---------- DATASET RECORDS ----------

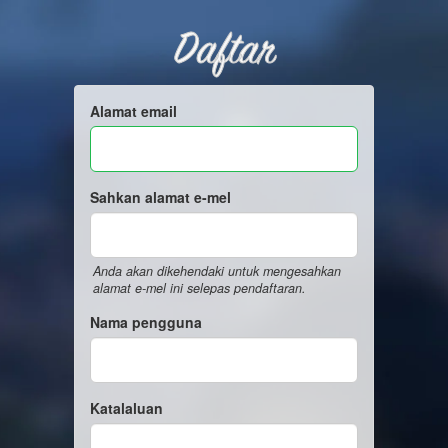
Daftar
Alamat email
Sahkan alamat e-mel
Anda akan dikehendaki untuk mengesahkan
alamat e-mel ini selepas pendaftaran.
Nama pengguna
Katalaluan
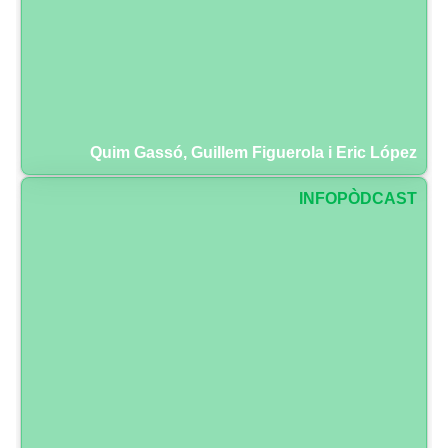
Quim Gassó, Guillem Figuerola i Eric López
INFOPÒDCAST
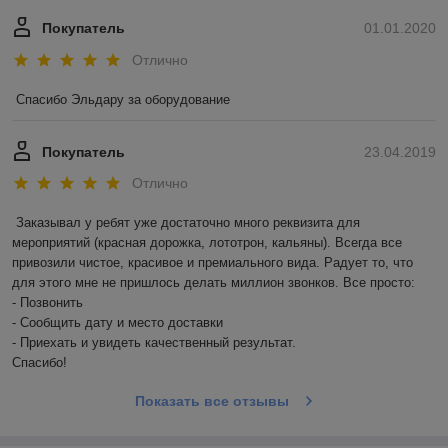
Покупатель
01.01.2020
Отлично
Спасибо Эльдару за оборудование
Покупатель
23.04.2019
Отлично
Заказывал у ребят уже достаточно много реквизита для 
мероприятий (красная дорожка, лототрон, кальяны). Всегда все 
привозили чистое, красивое и премиального вида. Радует то, что 
для этого мне не пришлось делать миллион звонков. Все просто: 

- Позвонить

- Сообщить дату и место доставки

- Приехать и увидеть качественный результат. 

Спасибо! 
Показать все отзывы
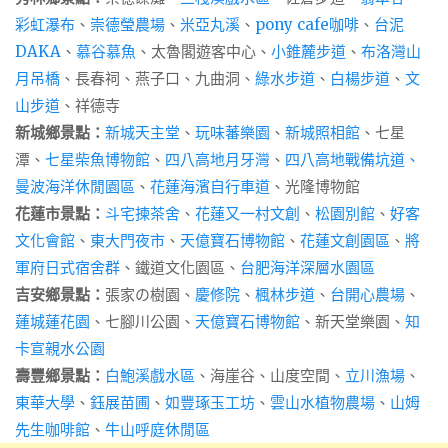
彩虹瀑布
、
崇德瑩農場
、
米亞丸溪
、
pony cafe咖啡
、
台泥
DAKA
、
慕谷慕魚
、太魯閣遊客中心、
小錐麓步道
、
布洛灣山
月吊橋
、長春祠、燕子口、九曲洞、
綠水步道
、
白楊步道
、
文
山步道
、祥德寺
新城鄉景點：
新城天主堂
、
玩味蕃樂園
、
新城照相館
、七星
潭、
七星柴魚博物館
、
四八高地月牙灣
、
四八高地戰備坑道、
曼波海洋休閒園區
、
花蓮海濱自行車道
、光隆博物館
花蓮市景點：
斗宅揀茶舍
、
花蓮又一村文創
、
松園別館
、
好客
文化會館
、
東大門夜市
、
天億寶石博物館
、
花蓮文創園區
、
將
軍府日式宿舍群
、鐵道文化園區、
台肥海洋深層水園區
吉安鄉景點：
張家の樹園、
慶修院
、
楓林步道
、
台開心農場
、
蓮城蓮花園
、七腳川公園、
天億寶石博物館
、新天堂樂園、
知
卡宣親水公園
壽豐鄉景點：
白鮑溪戲水區
、海崖谷、山度空間、
立川漁場
、
東華大學
、
鈺展苗圃
、
如豐琢玉工坊
、
雲山水植物農場
、
山姆
先生咖啡館
、
牛山呼庭休閒區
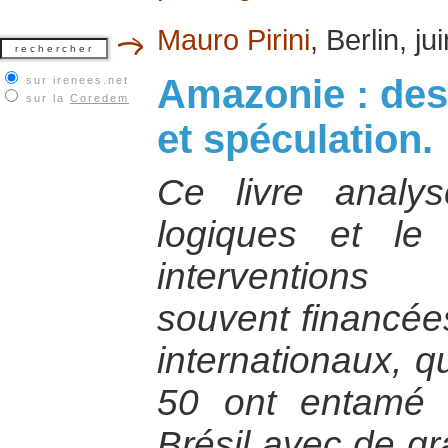
Mauro Pirini
, Berlin, j
Amazonie : dest
sur irenees.net
sur la
Coredem
et spéculation.
Ce livre analys
logiques et le
interventions
souvent financée
internationaux, q
50 ont entamé 
Brésil avec de gr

----------

▶ [WORK REQUIRED] A faithful copy of every record is needed here. Leave the images out of it.

▶ [YOUR SOLUTION]
Daftar
Alamat email
Sahkan alamat e-mel
Anda akan dikehendaki untuk mengesahkan
alamat e-mel ini selepas pendaftaran.
Nama pengguna
Katalaluan
Quim Gassó, Guillem Figuerola i Eric López
INFOPÒDCAST
Покупатель
01.01.2020
Отлично
Спасибо Эльдару за оборудование
Покупатель
23.04.2019
Отлично
Заказывал у ребят уже достаточно много реквизита для 
мероприятий (красная дорожка, лототрон, кальяны). Всегда все 
привозили чистое, красивое и премиального вида. Радует то, что 
для этого мне не пришлось делать миллион звонков. Все просто: 

- Позвонить

- Сообщить дату и место доставки

- Приехать и увидеть качественный результат. 

Спасибо! 
Показать все отзывы
彩虹瀑布
、
崇德瑩農場
、
米亞丸溪
、
pony cafe咖啡
、
台泥
DAKA
、
慕谷慕魚
、太魯閣遊客中心、
小錐麓步道
、
布洛灣山
月吊橋
、長春祠、燕子口、九曲洞、
綠水步道
、
白楊步道
、
文
山步道
、祥德寺
新城鄉景點：
新城天主堂
、
玩味蕃樂園
、
新城照相館
、七星
潭、
七星柴魚博物館
、
四八高地月牙灣
、
四八高地戰備坑道、
曼波海洋休閒園區
、
花蓮海濱自行車道
、光隆博物館
花蓮市景點：
斗宅揀茶舍
、
花蓮又一村文創
、
松園別館
、
好客
文化會館
、
東大門夜市
、
天億寶石博物館
、
花蓮文創園區
、
將
軍府日式宿舍群
、鐵道文化園區、
台肥海洋深層水園區
吉安鄉景點：
張家の樹園、
慶修院
、
楓林步道
、
台開心農場
、
蓮城蓮花園
、七腳川公園、
天億寶石博物館
、新天堂樂園、
知
卡宣親水公園
壽豐鄉景點：
白鮑溪戲水區
、海崖谷、山度空間、
立川漁場
、
東華大學
、
鈺展苗圃
、
如豐琢玉工坊
、
雲山水植物農場
、
山姆
先生咖啡館
、
牛山呼庭休閒區
Mauro Pirini
, Berlin, j
Amazonie : dest
sur irenees.net
sur la
Coredem
et spéculation.
Ce livre analys
logiques et le
interventions
souvent financée
internationaux, q
50 ont entamé 
Brésil avec de gr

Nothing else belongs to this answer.